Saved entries
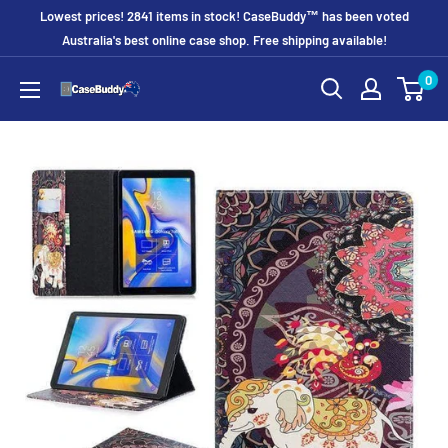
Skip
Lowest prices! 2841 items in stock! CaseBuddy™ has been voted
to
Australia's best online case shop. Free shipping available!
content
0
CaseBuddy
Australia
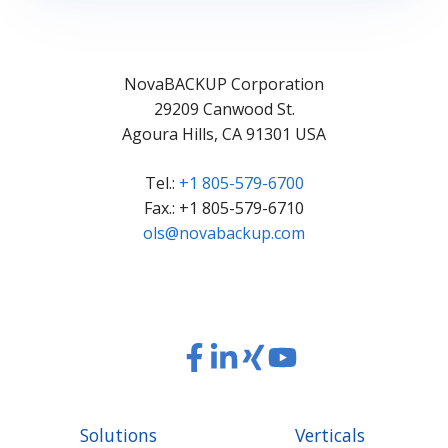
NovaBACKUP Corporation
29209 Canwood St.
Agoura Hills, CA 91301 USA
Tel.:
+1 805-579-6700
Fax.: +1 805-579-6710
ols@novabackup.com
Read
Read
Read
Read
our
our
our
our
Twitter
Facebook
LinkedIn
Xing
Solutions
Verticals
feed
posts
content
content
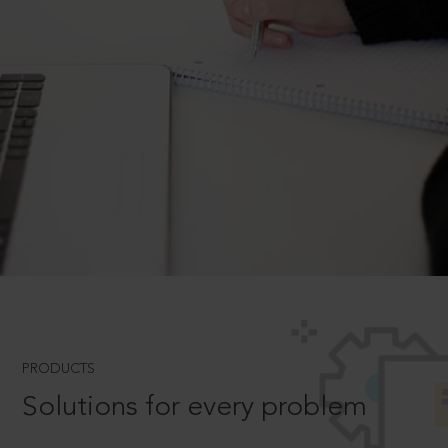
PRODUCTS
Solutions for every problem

_Exercise brief_
Starting with the line with "NovaBACKUP Corporation" and going on through the end of the listing, write those lines out again, substituting "Visit" for every "Read" and keeping everything else unchanged. Leave the pictures out.

_Task response_
NovaBACKUP Corporation
29209 Canwood St.
Agoura Hills, CA 91301 USA
Tel.:
+1 805-579-6700
Fax.: +1 805-579-6710
ols@novabackup.com
Visit
Visit
Visit
Visit
our
our
our
our
Twitter
Facebook
LinkedIn
Xing
Solutions
Verticals
feed
posts
content
content
PRODUCTS
Solutions for every problem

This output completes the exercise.